The primary issue, however, is whether the restraint or movement of the victim is merely incidental to a separate underlying crime or, instead, whether it has a significance independent of the other offense. In the instant case, the restraint and movement of the victim had no significance apart from facilitating the rape. The detention was brief, the movement was slight, and the victim was released immediately following the commission of the rape. In such circumstances, we cannot say that appellant had a separate animus to commit kidnapping.
We adopt the standard which would require an answer to the further question of whether the victim, by such limited asportation or restraint, was subjected to a substantial increase in the risk of harm separate from that involved in the underlying crime. If such increased risk of harm is found, then the separate offense of kidnapping could well be found. For example, prolonged restraint in a bank vault to facilitate commission of a robbery could constitute kidnapping. In that case, the victim would be placed in substantial danger.
Looking at the facts in this case, we cannot find that the asportation of the victim down the alley to the place of rape presented a substantial increase in the risk of harm separate from that involved in the rape.
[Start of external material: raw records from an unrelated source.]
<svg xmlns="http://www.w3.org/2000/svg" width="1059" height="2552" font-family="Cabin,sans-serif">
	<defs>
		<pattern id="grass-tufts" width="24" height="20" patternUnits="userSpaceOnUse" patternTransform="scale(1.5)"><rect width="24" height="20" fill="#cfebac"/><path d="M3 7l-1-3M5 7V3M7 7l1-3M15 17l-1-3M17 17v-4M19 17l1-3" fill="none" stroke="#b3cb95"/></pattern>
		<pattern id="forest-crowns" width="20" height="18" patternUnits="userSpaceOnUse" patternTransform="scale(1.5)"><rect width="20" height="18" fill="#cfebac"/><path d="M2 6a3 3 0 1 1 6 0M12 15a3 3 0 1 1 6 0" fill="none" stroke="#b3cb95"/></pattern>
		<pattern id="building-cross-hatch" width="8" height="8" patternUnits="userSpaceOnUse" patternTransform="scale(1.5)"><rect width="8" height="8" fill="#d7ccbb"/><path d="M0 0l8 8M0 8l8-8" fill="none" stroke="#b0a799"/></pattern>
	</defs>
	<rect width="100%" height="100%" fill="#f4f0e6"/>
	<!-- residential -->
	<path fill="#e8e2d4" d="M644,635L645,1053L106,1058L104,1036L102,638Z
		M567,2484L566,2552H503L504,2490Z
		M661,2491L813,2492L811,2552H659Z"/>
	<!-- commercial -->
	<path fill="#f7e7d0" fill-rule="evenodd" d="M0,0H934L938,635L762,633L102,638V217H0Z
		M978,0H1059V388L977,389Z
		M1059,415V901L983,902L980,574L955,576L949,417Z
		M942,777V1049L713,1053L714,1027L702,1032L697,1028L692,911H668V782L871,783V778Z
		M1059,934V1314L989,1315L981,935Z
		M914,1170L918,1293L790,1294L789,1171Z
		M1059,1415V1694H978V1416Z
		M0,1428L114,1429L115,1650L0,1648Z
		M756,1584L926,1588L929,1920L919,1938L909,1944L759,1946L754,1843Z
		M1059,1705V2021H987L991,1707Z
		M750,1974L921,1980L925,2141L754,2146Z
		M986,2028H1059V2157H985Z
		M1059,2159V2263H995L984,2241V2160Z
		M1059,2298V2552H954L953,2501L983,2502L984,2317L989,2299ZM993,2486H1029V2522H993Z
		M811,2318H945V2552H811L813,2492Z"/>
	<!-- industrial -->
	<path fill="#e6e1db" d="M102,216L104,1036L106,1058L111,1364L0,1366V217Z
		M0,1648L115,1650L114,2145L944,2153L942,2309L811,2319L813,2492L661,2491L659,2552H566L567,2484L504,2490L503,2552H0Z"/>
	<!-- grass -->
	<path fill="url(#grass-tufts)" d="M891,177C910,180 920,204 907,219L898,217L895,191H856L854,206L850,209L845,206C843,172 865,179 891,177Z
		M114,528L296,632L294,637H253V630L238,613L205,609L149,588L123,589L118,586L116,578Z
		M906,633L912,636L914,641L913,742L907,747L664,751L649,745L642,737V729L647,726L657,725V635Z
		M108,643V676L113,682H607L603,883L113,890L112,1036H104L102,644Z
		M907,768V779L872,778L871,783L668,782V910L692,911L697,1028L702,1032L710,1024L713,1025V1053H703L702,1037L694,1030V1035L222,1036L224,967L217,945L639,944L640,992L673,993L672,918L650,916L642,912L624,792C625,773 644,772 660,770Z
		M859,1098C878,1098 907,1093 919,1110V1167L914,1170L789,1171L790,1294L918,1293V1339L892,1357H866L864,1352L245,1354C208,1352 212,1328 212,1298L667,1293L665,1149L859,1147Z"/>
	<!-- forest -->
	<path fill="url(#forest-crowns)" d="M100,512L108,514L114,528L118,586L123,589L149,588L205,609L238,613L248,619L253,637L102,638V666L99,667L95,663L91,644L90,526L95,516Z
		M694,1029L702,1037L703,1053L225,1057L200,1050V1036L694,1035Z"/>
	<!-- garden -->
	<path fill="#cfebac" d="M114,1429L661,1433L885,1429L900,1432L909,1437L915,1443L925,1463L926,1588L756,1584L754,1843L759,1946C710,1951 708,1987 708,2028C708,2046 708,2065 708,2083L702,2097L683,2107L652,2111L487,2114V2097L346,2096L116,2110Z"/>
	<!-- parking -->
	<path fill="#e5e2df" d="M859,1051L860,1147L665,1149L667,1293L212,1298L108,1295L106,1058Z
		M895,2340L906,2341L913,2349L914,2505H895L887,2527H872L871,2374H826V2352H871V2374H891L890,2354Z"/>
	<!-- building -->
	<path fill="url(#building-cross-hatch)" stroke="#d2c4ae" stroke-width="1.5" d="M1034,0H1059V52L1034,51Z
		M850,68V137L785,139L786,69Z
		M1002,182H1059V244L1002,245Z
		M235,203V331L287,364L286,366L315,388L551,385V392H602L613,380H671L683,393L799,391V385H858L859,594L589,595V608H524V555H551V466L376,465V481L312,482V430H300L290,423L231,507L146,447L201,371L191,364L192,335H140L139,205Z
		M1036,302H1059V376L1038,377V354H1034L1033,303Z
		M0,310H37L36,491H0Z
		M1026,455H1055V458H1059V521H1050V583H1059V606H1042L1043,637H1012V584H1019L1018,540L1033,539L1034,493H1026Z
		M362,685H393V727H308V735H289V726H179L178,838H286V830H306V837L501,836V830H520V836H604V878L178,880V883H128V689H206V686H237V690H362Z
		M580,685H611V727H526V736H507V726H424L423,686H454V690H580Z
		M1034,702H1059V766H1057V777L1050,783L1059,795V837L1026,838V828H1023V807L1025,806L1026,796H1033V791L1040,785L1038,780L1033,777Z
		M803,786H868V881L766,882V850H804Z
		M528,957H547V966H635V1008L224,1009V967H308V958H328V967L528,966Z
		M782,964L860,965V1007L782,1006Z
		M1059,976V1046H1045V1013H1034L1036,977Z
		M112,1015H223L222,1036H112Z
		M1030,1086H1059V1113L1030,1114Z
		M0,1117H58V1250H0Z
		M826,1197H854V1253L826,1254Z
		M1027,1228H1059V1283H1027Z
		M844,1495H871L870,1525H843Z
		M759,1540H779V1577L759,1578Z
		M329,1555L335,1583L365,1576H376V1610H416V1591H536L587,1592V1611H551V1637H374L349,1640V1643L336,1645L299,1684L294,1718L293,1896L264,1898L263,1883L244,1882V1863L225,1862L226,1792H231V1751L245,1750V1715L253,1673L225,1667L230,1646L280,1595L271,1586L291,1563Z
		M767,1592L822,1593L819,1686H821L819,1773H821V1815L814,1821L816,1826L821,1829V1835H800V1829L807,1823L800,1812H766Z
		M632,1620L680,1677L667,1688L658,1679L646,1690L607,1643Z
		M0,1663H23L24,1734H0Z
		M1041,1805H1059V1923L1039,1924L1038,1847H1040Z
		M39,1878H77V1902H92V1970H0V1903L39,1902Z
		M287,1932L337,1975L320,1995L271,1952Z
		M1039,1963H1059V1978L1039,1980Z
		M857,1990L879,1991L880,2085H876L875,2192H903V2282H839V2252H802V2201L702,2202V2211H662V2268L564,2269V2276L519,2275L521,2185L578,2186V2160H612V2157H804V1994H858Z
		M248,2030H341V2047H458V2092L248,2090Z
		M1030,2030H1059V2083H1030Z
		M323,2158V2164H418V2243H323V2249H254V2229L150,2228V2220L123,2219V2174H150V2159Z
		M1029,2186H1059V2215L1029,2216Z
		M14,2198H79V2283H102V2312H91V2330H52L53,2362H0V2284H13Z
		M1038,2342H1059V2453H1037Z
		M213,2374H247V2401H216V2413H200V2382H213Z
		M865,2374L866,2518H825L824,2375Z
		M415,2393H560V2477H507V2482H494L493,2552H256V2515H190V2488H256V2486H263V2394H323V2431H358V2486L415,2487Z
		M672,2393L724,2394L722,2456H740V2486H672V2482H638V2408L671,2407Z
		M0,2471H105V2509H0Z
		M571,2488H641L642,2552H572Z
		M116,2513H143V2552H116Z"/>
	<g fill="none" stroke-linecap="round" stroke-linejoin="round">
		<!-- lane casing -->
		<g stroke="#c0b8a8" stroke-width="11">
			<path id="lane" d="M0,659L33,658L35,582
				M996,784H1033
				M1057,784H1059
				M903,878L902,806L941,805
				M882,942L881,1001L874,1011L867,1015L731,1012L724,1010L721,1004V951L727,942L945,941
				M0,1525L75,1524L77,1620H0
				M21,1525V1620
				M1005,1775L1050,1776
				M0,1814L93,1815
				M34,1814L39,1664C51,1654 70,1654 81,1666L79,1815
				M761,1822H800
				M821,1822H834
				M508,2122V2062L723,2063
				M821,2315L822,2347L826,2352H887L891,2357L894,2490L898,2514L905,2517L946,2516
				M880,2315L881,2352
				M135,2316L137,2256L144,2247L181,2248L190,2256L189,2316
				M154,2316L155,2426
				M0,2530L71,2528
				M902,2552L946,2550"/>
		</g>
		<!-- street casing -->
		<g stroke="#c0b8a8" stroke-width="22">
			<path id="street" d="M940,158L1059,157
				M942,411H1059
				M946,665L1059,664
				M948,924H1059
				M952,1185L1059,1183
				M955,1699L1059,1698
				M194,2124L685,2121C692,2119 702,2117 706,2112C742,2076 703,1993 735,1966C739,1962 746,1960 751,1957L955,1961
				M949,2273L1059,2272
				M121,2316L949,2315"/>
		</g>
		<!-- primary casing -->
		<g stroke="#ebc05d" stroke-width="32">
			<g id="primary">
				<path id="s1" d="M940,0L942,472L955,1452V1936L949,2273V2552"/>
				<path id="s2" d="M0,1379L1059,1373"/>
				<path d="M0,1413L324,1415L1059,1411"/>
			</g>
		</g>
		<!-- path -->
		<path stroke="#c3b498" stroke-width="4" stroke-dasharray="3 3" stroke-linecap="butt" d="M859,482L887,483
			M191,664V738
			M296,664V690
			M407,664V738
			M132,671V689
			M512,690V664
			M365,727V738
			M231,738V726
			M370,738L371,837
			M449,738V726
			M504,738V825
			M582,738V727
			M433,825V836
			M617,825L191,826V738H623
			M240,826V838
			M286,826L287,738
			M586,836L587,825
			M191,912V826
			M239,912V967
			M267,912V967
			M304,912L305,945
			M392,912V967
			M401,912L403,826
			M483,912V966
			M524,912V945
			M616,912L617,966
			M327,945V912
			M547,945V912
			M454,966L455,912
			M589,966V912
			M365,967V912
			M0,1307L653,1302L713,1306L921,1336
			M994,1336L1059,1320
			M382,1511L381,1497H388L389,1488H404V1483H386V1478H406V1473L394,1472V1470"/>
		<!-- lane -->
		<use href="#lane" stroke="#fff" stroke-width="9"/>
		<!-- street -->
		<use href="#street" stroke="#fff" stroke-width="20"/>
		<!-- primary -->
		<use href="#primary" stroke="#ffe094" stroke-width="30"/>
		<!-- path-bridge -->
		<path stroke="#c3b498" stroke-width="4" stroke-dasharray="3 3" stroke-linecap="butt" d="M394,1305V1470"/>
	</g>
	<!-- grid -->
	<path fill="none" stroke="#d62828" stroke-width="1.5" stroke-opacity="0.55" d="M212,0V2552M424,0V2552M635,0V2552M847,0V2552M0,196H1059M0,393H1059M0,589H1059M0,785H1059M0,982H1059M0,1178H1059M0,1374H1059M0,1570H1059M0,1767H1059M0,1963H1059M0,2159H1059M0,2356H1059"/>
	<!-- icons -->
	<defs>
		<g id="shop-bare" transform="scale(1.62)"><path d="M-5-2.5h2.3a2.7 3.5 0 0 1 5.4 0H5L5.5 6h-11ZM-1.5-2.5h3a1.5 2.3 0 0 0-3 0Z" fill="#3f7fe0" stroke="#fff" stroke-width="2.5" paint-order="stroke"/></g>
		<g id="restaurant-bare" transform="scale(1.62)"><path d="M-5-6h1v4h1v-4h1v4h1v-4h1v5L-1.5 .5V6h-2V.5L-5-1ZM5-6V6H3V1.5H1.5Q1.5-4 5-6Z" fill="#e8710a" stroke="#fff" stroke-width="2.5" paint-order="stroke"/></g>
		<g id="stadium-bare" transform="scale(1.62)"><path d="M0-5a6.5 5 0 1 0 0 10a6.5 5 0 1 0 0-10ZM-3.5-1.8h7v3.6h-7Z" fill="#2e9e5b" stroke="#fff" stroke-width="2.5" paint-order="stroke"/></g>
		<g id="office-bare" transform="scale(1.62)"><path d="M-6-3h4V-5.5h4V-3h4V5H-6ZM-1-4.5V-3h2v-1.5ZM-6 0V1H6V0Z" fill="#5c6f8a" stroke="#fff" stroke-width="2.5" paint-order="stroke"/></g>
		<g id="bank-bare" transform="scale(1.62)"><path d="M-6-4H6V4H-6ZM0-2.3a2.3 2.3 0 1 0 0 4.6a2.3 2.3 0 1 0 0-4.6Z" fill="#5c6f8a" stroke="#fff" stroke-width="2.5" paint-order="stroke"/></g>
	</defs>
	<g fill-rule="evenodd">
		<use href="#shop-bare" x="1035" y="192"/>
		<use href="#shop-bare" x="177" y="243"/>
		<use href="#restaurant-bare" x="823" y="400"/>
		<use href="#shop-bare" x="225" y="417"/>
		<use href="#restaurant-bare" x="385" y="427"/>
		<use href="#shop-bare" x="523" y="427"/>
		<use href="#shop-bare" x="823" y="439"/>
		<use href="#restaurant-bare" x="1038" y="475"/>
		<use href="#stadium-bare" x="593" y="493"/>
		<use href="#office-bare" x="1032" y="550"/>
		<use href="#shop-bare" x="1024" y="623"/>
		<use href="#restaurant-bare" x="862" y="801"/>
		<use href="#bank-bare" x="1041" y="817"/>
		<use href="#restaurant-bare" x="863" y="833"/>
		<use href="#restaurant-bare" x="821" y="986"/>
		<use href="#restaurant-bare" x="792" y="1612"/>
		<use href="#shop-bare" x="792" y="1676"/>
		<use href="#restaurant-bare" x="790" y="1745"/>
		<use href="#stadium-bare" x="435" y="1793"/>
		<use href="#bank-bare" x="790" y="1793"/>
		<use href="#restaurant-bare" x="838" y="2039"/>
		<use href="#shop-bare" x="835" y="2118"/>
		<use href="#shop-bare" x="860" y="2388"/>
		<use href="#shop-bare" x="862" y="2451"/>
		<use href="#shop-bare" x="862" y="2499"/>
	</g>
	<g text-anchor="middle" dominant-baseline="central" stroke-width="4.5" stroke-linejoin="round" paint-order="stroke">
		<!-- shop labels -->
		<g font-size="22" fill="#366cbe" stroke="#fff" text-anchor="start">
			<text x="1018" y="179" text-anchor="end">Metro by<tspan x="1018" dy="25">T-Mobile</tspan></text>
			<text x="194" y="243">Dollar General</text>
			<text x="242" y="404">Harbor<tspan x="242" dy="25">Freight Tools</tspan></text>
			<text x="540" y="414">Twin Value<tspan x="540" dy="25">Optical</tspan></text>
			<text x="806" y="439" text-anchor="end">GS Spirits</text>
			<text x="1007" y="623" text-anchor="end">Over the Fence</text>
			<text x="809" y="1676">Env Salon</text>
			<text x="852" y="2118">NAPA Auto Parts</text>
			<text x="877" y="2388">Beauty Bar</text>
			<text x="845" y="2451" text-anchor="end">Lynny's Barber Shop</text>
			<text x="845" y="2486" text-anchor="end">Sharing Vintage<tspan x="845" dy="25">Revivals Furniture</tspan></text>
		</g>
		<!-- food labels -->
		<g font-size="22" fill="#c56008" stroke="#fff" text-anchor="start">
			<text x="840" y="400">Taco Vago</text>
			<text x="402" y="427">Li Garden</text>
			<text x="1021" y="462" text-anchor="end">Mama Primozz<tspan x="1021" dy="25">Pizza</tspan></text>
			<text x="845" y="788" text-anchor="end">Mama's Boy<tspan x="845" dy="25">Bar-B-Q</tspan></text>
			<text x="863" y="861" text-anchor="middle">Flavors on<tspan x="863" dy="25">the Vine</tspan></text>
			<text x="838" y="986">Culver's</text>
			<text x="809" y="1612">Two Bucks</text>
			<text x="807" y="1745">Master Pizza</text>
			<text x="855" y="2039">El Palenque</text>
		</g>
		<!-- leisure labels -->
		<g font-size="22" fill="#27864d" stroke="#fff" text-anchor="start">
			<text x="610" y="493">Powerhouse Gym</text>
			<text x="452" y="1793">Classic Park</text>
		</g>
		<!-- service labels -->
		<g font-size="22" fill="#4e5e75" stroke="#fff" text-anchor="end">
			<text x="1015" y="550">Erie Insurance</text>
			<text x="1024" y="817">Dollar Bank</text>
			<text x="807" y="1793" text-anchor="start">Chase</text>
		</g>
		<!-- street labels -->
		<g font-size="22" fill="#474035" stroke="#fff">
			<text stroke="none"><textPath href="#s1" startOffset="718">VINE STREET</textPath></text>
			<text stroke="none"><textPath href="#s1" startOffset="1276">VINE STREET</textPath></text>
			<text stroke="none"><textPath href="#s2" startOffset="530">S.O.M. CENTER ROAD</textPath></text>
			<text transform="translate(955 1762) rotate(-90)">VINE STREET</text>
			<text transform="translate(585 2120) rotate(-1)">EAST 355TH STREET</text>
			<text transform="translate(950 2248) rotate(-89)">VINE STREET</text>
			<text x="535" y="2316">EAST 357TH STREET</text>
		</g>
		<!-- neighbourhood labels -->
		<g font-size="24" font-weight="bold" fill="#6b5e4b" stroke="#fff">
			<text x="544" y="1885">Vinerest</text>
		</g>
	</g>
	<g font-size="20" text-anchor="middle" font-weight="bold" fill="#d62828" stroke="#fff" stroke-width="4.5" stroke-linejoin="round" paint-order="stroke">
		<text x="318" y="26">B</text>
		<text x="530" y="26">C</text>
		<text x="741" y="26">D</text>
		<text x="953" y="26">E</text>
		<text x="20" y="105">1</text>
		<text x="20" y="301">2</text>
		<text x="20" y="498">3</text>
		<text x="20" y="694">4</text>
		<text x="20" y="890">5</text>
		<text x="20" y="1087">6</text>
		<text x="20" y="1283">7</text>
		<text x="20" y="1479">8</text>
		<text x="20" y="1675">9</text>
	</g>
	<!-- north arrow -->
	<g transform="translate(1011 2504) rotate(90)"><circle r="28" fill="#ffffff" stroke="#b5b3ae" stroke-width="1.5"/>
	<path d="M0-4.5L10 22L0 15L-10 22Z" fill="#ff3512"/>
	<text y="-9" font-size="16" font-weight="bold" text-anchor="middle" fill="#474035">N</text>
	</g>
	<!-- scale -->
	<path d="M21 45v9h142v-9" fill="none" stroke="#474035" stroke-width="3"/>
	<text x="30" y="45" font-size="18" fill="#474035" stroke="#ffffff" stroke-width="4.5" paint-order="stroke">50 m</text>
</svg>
Within this pronounced rule we adopt the policy that where murder, the taking of a hostage, or extortion is the underlying crime, a kidnapping in facilitation thereof would generally constitute a separately cognizable offense.
Again, based upon the facts of this case, we hold that appellant's detention and asportation of the victim was incidental to the crime of rape, and therefore demonstrates but a single animus. For that reason, the judgment of the Court of Appeals as to appellant's conviction for kidnapping is reversed.
W. BROWN, P. BROWN, SWEENEY and JACKSON, JJ., concur.
CELEBREZZE, C.J., and HERBERT, J., dissent.
JACKSON, J., of the Eighth Appellate District, sitting for LOCHER, J.